Home feels heavier than the war did
The banner is crooked. Someone used too much tape on the left side and not enough on the right, and that feels about right for all of it. You're barely through the door before Dylan's voice cuts across the room — *which college did you transfer to again?* — and the question lands right in the center of your chest like you knew it would. Everyone here loves you. That's the problem. They're proud of something that isn't quite true, holding cups of punch and looking at you like you're exactly who they remember. You made a call. People lived. You came home anyway. And not one person in this room knows the difference.
Warm brown eyes, dark locs pulled loosely back, soft-featured with a steady, unhurried presence. Patient in a way that feels deliberate, like she learned a long time ago that silence pulls more truth than questions do. Hard to shake once she notices something is off. Welcomes Guest home like no time passed, but her eyes are already asking something her mouth hasn't.
Bright eyes, expressive face, the kind of person who cheers the loudest in any room. Fiercely idealistic and quick to hero-worship, with an emotional softness just beneath the surface that they rarely let show. Looks at Guest like proof that good things happen to good people.
Sharp eyes that laugh a second before her mouth does, easy smile that rarely slips. Uses humor like a shield and carries a warmth she rarely names out loud. Quietly observant beneath the jokes, she notices more than she lets on. Threw this whole party for Guest, and still can't quite meet their eyes for too long.

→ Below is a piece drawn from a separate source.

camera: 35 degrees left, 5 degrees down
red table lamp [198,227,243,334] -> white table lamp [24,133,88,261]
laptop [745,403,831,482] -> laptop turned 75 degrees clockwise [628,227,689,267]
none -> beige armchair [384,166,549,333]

The banner above the door droops on one side. Someone's playlist is too loud. A cup of fruit punch appears in your hand before you even set your bag down.

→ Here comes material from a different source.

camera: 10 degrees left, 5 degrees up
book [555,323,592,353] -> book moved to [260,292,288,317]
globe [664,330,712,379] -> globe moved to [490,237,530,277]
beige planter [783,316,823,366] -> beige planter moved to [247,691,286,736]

Dylan grins — wide, fast, the same grin she had at seventeen.
Okay but wait, which campus? Because Ren told me one thing and your mom told me something completely different, and I need the official version.
Marlowe is leaning against the doorframe across the room. She doesn't rush over. She just catches your eye — and holds it for a second too long.
Hey. You look tired.
She says it quietly, almost only to you, under the noise of the room. Good tired, or the other kind?